● Task item
Restate the entries below word for word, leaving nothing out.

Stored data
- Opening Delimiter -

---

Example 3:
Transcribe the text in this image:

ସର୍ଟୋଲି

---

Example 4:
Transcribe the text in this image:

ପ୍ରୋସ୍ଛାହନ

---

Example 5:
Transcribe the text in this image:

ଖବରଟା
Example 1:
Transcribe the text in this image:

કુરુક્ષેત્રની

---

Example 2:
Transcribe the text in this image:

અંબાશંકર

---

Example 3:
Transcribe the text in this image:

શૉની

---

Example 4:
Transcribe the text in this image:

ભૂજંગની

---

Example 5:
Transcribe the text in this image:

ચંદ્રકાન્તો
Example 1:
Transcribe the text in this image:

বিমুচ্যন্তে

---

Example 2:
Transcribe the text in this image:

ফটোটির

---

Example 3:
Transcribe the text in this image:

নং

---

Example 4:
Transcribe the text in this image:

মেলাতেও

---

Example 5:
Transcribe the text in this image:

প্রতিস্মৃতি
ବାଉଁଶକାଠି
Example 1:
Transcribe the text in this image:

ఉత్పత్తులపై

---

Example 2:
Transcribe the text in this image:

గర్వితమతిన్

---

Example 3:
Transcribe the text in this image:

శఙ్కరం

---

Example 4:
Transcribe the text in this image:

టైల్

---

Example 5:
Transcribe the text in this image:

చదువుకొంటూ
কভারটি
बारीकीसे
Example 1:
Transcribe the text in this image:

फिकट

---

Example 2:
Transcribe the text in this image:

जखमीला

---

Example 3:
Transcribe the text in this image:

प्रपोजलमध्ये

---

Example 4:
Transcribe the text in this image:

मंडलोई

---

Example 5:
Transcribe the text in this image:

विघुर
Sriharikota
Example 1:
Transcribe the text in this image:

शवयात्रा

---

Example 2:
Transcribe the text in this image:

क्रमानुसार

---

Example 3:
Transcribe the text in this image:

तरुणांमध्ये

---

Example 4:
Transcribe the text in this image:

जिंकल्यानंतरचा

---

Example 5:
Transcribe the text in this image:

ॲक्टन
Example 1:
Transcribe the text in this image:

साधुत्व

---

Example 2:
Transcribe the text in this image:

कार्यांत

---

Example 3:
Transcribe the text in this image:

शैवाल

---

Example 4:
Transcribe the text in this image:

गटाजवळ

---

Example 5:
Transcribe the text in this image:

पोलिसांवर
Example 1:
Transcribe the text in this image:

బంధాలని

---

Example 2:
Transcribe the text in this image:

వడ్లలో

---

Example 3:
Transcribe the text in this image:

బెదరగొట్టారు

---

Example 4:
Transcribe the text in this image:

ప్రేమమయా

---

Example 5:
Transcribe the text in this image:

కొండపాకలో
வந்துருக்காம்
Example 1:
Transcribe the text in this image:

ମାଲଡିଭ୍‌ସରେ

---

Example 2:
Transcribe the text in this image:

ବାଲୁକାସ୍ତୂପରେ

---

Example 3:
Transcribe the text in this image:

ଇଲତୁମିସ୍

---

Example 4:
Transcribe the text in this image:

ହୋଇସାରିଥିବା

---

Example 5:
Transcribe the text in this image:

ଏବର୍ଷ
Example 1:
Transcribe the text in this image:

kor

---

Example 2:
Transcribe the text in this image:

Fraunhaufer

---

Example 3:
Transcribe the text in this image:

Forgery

- Closing Delimiter -

● Solved problem
---

Example 3:
Transcribe the text in this image:

ସର୍ଟୋଲି

---

Example 4:
Transcribe the text in this image:

ପ୍ରୋସ୍ଛାହନ

---

Example 5:
Transcribe the text in this image:

ଖବରଟା
Example 1:
Transcribe the text in this image:

કુરુક્ષેત્રની

---

Example 2:
Transcribe the text in this image:

અંબાશંકર

---

Example 3:
Transcribe the text in this image:

શૉની

---

Example 4:
Transcribe the text in this image:

ભૂજંગની

---

Example 5:
Transcribe the text in this image:

ચંદ્રકાન્તો
Example 1:
Transcribe the text in this image:

বিমুচ্যন্তে

---

Example 2:
Transcribe the text in this image:

ফটোটির

---

Example 3:
Transcribe the text in this image:

নং

---

Example 4:
Transcribe the text in this image:

মেলাতেও

---

Example 5:
Transcribe the text in this image:

প্রতিস্মৃতি
ବାଉଁଶକାଠି
Example 1:
Transcribe the text in this image:

ఉత్పత్తులపై

---

Example 2:
Transcribe the text in this image:

గర్వితమతిన్

---

Example 3:
Transcribe the text in this image:

శఙ్కరం

---

Example 4:
Transcribe the text in this image:

టైల్

---

Example 5:
Transcribe the text in this image:

చదువుకొంటూ
কভারটি
बारीकीसे
Example 1:
Transcribe the text in this image:

फिकट

---

Example 2:
Transcribe the text in this image:

जखमीला

---

Example 3:
Transcribe the text in this image:

प्रपोजलमध्ये

---

Example 4:
Transcribe the text in this image:

मंडलोई

---

Example 5:
Transcribe the text in this image:

विघुर
Sriharikota
Example 1:
Transcribe the text in this image:

शवयात्रा

---

Example 2:
Transcribe the text in this image:

क्रमानुसार

---

Example 3:
Transcribe the text in this image:

तरुणांमध्ये

---

Example 4:
Transcribe the text in this image:

जिंकल्यानंतरचा

---

Example 5:
Transcribe the text in this image:

ॲक्टन
Example 1:
Transcribe the text in this image:

साधुत्व

---

Example 2:
Transcribe the text in this image:

कार्यांत

---

Example 3:
Transcribe the text in this image:

शैवाल

---

Example 4:
Transcribe the text in this image:

गटाजवळ

---

Example 5:
Transcribe the text in this image:

पोलिसांवर
Example 1:
Transcribe the text in this image:

బంధాలని

---

Example 2:
Transcribe the text in this image:

వడ్లలో

---

Example 3:
Transcribe the text in this image:

బెదరగొట్టారు

---

Example 4:
Transcribe the text in this image:

ప్రేమమయా

---

Example 5:
Transcribe the text in this image:

కొండపాకలో
வந்துருக்காம்
Example 1:
Transcribe the text in this image:

ମାଲଡିଭ୍‌ସରେ

---

Example 2:
Transcribe the text in this image:

ବାଲୁକାସ୍ତୂପରେ

---

Example 3:
Transcribe the text in this image:

ଇଲତୁମିସ୍

---

Example 4:
Transcribe the text in this image:

ହୋଇସାରିଥିବା

---

Example 5:
Transcribe the text in this image:

ଏବର୍ଷ
Example 1:
Transcribe the text in this image:

kor

---

Example 2:
Transcribe the text in this image:

Fraunhaufer

---

Example 3:
Transcribe the text in this image:

Forgery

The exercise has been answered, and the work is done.